> _Study questions_
1 – According to the roommate post, what did the author and Ms. Cleaner Plate Club name their green farmhouse?
2 – Carry on the roommate post from its final sentence, keeping its voice.

I think many of you already know excellent Ms. Ali over at Cleaner Plate Club. If not, you must get acquainted, pronto. Not only is she sharp as a freshly honed Wusthof paring knife, if she were a spice, she’d be Moxie Spice, and nobody would cook without her.

What you may not know is that Ms. Cleaner Plate Club was my beloved college roommate, and an uproarious party gal. We lived in the top half of an old Grinnell, Iowa farmhouse out on Route 6, not far from the Dari-Barn:

[Thank you to Allen Bukoff, for the Internet's only known picture of the Grinnell Dari-Barn! We owe you a milkshake, sir!]

We lived in our groovy green farmhouse (named The Doghouse, natch) with our two boisterous puppy dogs. It was a beautiful, carefree, $250-a-month life, full of impromptu dancing in the kitchen, rugby practices that occurred mostly at the town bar, and the jeans of adorable boys left in crumpled heaps on our shag-carpeted living room floor.

Just like that! Only minus the laptop, and swapping out the bathroom tiles for shag. I did say shag. Yes, yes, smirk if you wish. Ah, to be 21 again.

Anyhoo, Ms. Cleaner Plate Club lured me into a sordid lifestyle of skipping my 9 am German class to watch “A Chorus Line” on stolen cable (thanks, Matthew J., for rigging that up!). Her usual bribes? Insanely good brownies, flaky honey-gooey baklava, and seriously stellar spanikopita. All made from scratch. I should have known she would rock the foodie-blog world someday. Except, um, of course, I didn’t know blogs would exist. When we remembered to write our papers, we wrote our papers in computer labs, and were pretty excited about the VAX, the instant messaging system they had on the computers at Grinnell. VAX, wherefore art thou today, VAX?

> _Records shown_
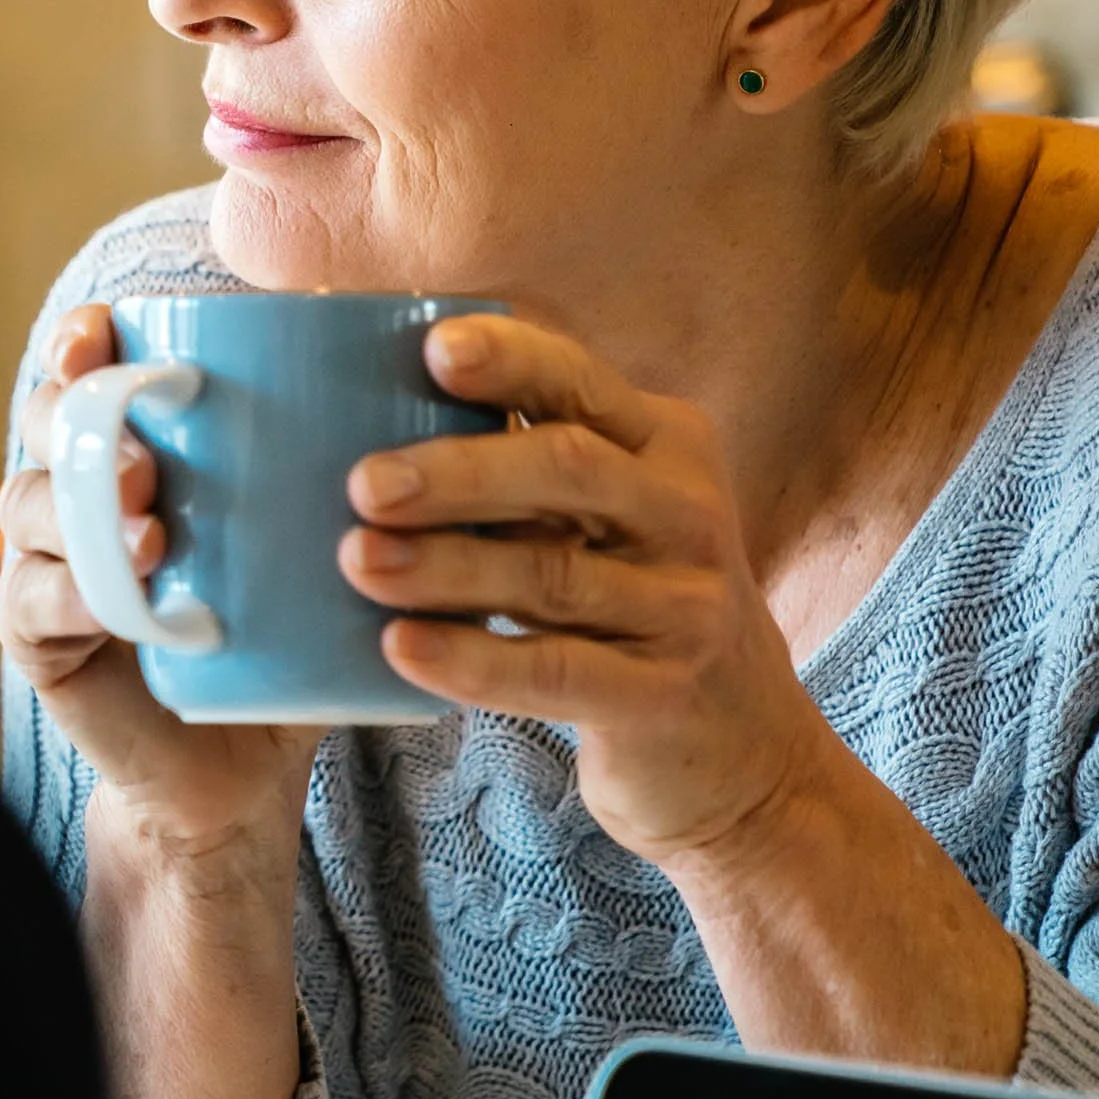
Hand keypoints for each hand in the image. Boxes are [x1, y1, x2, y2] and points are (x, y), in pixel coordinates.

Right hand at [0, 304, 320, 861]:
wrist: (245, 759)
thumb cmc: (288, 626)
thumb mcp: (321, 538)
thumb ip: (353, 467)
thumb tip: (421, 375)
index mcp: (136, 443)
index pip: (88, 368)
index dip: (82, 343)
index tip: (103, 334)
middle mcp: (76, 488)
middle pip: (47, 422)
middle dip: (82, 420)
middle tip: (148, 456)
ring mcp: (46, 560)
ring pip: (28, 502)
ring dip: (84, 510)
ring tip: (151, 532)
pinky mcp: (38, 636)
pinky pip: (33, 600)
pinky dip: (71, 594)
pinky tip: (112, 601)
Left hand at [338, 315, 826, 867]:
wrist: (740, 749)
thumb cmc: (633, 604)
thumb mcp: (613, 516)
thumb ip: (531, 470)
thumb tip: (374, 420)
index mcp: (667, 445)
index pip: (584, 382)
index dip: (512, 359)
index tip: (434, 349)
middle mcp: (688, 514)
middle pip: (569, 470)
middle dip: (460, 471)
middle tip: (364, 484)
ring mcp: (684, 608)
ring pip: (551, 574)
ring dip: (446, 565)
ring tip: (358, 561)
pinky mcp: (661, 696)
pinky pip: (555, 670)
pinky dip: (473, 658)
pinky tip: (402, 646)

> _Answers per task_
1 – The Doghouse.

2 –
Ms. Cleaner Plate Club and the utterly charming Mr. Cleaner Plate Club are the reason I’m here in the Berkshires, and not just for their fab meals. They are simply uber-fab peeps. As perhaps you have gleaned.

Tonight, we got together and made a little something more of Memorial Day, to shake off the sunny-day, downtrodden-parent blues. All four girls ran around like crazy in the backyard. And while Blair manned the grill in manly fashion, Ali and I whipped up dishes in the Official Cleaner Plate Club Testing Grounds.

I was nervous, I’ll admit it. But no unfortunate brussels sprouts drowned in the making of this dinner. I was determined to hold my own. While Ms. Cleaner Plate Club prepared 17 different kinds of vegetables and soba noodles, I sauteed some scallops.

And I think I poured some water, too. Without spilling it. But you can probably do that, so you’re probably all like, whatevs. Hey, don’t gloat. It’ll bite you in ass. Let me have my moment.

I don’t have a picture of me and the scallops, or a picture of the 17 Seraphim of Green Vegetables that appeared in the kitchen, hovering and singing fervent vegetable hymns over Ali’s intent head. You just have to take my word for it: they were there, man. I saw them.

Ali did however take a photo of my scallops and my cleavage.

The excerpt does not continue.